Document segment ::
***
By the way I didn't mention but my original post was attached to that
last post of mine if people wanted to glance over it.  Unfortunately I'm
in the same boat as Dan where I don't have my setup anymore at this
time.

Christian Gan
Software Developer
LibreStream Technologies
200-55 Rothwell Road
Winnipeg, MB, Canada R3P-2M5
christian.gan@xxxxxxxxxxxxxxx
Ph: (204) 487-0612 x209
Fx: (204) 487-0914

-----Original Message-----
From: Dan Malek [mailto:dan@xxxxxxxxxxxxxxxx] 
Sent: Thursday, April 28, 2005 3:57 PM
To: Christian Gan
Cc: linux-mips@xxxxxxxxxxxxxx; Herbert Valerio Riedel; Josh Green; Pete
Popov
Subject: Re: iptables/vmalloc issues on alchemy

On Apr 28, 2005, at 4:11 PM, Christian Gan wrote:

> Could this also related to this problem I posted a long time ago?  I
> haven't had a chance to revisit things for a while...

I've just been talking about 2.6, so "long time ago" can't be
that long :-)  I have the updates to the exception handler so
the PTEs get loaded correctly, that's on the way.  I think 2.4
should be OK if anyone is using that.
***
Required tasks ::
- A) Answer these questions about the iptables/vmalloc email thread:
(i) What company does Christian Gan list in his signature?
(ii) What date appears on the "Sent:" line of Dan Malek's message?
(iii) Which kernel version does Dan Malek say should be OK?
- B) Extend the iptables/vmalloc email thread onward from its final line.
***
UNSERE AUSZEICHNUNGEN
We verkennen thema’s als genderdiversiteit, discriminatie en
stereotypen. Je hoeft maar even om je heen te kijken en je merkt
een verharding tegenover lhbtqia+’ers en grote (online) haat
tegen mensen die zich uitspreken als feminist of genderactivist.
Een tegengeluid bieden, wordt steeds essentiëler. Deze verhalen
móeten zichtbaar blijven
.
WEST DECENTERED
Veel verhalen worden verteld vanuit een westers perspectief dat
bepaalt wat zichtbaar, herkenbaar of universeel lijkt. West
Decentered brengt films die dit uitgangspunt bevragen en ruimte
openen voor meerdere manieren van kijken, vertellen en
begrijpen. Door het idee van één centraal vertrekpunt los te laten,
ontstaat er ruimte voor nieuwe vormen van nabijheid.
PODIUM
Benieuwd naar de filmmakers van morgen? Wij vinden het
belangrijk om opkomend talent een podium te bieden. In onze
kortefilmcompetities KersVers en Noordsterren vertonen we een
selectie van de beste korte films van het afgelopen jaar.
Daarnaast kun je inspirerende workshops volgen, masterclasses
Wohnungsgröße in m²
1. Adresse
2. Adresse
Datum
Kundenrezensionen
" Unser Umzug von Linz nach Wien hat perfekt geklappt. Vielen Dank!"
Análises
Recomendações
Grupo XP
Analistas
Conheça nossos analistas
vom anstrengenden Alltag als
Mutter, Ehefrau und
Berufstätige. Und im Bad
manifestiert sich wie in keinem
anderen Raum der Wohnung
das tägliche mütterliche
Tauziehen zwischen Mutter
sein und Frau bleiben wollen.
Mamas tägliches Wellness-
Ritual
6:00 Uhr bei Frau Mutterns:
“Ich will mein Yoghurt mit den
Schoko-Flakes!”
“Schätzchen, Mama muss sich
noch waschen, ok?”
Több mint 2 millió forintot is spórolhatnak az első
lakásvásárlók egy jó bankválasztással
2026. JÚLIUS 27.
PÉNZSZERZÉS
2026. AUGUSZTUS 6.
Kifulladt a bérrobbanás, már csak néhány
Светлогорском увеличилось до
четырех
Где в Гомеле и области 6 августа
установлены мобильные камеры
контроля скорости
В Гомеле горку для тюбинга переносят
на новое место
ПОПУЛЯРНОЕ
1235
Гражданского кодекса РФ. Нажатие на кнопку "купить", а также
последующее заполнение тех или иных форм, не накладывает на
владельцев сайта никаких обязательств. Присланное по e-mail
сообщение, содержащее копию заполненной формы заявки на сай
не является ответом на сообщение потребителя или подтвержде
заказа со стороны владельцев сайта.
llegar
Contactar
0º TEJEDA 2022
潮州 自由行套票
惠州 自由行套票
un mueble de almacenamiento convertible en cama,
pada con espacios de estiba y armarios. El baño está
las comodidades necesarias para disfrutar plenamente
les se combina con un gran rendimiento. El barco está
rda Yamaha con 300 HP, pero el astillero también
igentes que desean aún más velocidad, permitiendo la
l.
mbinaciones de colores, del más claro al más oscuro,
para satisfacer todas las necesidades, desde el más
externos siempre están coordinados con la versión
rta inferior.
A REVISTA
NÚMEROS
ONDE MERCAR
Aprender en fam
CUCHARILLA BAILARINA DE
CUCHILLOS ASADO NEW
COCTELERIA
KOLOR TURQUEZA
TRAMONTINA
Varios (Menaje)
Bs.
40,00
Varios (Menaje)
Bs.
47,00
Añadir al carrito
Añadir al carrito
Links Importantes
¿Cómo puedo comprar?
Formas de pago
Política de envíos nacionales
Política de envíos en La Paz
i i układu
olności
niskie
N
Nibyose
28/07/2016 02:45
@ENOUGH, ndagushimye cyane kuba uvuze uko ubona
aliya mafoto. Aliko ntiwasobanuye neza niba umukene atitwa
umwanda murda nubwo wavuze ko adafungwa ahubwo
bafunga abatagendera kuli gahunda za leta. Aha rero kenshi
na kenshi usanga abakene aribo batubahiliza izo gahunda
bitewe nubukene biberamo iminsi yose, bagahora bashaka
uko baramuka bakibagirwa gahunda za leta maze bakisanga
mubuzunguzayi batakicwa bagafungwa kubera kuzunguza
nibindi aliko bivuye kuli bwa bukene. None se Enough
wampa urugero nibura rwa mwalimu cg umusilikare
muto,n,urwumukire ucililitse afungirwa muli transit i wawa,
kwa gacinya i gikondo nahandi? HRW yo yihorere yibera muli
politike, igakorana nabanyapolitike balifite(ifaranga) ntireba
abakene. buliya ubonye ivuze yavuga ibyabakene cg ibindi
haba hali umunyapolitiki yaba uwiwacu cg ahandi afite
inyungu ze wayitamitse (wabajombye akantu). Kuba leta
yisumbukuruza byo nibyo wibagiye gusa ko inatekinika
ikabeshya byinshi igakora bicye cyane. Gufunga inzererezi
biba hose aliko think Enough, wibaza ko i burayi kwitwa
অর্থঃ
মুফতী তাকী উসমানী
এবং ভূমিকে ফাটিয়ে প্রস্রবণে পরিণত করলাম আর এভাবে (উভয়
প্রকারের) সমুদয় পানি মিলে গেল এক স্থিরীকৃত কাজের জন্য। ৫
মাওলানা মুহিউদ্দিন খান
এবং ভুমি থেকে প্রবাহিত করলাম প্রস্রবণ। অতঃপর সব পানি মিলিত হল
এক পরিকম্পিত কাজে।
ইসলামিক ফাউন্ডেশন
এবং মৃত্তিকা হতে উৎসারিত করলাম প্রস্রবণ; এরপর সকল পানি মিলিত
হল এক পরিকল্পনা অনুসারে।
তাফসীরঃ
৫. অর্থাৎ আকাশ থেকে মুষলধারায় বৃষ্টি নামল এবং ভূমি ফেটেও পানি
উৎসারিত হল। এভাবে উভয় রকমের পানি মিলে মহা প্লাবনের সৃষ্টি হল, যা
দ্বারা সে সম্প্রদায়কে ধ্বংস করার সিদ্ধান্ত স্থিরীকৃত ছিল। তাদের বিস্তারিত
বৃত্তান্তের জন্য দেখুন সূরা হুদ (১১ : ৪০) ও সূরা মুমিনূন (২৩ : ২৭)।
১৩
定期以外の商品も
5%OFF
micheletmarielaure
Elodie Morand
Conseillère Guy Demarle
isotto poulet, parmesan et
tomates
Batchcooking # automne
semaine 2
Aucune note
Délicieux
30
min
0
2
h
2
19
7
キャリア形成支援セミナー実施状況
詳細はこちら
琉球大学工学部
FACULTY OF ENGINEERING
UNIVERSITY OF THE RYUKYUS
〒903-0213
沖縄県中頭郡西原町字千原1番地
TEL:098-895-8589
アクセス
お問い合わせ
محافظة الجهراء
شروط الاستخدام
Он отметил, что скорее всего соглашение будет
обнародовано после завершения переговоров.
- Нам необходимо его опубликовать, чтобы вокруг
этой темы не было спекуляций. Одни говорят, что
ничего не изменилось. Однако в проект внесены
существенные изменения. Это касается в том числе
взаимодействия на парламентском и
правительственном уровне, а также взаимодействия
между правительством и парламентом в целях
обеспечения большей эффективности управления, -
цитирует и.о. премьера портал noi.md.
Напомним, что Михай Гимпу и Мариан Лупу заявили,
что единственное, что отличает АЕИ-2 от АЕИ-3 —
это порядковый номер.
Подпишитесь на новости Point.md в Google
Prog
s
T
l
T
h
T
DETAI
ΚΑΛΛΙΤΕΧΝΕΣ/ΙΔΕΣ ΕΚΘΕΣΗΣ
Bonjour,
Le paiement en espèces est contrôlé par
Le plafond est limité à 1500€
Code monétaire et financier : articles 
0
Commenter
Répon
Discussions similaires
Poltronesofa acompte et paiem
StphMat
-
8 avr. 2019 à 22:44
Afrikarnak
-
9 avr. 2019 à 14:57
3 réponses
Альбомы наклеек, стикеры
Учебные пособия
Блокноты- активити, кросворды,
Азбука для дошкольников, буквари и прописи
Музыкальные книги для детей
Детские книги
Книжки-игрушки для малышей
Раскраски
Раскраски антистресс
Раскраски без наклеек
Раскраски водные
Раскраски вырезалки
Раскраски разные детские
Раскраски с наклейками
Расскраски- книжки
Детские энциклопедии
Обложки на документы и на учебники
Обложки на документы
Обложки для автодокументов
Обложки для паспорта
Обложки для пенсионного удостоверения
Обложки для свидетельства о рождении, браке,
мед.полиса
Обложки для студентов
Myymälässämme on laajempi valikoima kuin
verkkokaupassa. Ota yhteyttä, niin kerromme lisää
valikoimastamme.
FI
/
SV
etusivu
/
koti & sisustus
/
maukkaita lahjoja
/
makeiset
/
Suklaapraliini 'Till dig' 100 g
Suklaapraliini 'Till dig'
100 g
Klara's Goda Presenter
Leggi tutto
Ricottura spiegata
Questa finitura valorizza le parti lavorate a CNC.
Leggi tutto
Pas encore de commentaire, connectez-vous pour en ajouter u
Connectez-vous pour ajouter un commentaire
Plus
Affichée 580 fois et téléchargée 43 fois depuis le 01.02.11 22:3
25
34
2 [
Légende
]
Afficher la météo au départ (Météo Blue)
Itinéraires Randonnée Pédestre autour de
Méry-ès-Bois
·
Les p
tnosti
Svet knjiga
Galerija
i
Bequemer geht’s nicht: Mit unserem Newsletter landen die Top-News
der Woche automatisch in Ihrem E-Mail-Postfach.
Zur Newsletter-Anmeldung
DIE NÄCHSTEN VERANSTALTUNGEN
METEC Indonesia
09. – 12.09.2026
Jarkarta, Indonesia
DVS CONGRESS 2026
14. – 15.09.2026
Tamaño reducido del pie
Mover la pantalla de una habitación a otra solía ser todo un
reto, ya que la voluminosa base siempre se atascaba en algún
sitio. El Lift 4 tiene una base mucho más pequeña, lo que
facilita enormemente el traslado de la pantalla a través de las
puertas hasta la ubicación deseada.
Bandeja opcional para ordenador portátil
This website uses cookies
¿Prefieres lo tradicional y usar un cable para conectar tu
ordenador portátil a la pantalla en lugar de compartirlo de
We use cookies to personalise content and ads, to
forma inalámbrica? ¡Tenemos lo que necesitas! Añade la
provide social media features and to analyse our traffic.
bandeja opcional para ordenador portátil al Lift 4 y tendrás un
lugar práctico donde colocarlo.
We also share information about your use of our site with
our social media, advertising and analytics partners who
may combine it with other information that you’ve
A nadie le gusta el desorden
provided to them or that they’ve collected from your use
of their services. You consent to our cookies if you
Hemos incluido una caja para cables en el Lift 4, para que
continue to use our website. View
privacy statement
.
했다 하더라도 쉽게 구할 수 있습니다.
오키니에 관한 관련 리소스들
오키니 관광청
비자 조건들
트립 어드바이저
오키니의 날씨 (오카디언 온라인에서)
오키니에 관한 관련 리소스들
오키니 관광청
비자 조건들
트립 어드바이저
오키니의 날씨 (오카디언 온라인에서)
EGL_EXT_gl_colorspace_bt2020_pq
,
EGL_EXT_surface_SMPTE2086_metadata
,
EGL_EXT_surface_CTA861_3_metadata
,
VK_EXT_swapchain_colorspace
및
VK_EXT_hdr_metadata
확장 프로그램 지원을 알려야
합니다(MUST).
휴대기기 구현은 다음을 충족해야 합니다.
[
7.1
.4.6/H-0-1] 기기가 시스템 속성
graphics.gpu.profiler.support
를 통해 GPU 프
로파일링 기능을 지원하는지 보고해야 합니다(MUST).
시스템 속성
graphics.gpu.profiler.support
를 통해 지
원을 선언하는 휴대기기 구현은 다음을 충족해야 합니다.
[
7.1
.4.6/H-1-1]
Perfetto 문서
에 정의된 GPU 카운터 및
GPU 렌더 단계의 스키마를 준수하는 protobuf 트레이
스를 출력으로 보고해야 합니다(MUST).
***
Answers in order ::
- A)
(i) LibreStream Technologies
(ii) Thursday, April 28, 2005
(iii) 2.4

- B)
The one that bothers me is this patch I've been sitting on for
quite some time.  It's not specific to Alchemy, it's a generic
MIPS page table issue.  The problem started when someone
loaded very large modules which caused a new kernel page
table to be allocated.  For some reason I don't remember,
the vmalloc_fault fixup didn't handle this, and the applications
would crash the system because their pgd page  didn't
get updated to reflect this.  The address must have been in
the vmalloc space, but I no longer have the system for testing
(but the code is running in a several thousand real products).
The only way I could make this work is to test the fault address,
the most significant bit anyway, in the TLB miss handler to
see if it was a user or kernel address.  If it was a kernel address,
I loaded the init_mm pgd instead of the thread pgd.  Just one
test and a couple of instructions, but it was necessary.  I'm
still puzzling, but will remember :-)

Thanks.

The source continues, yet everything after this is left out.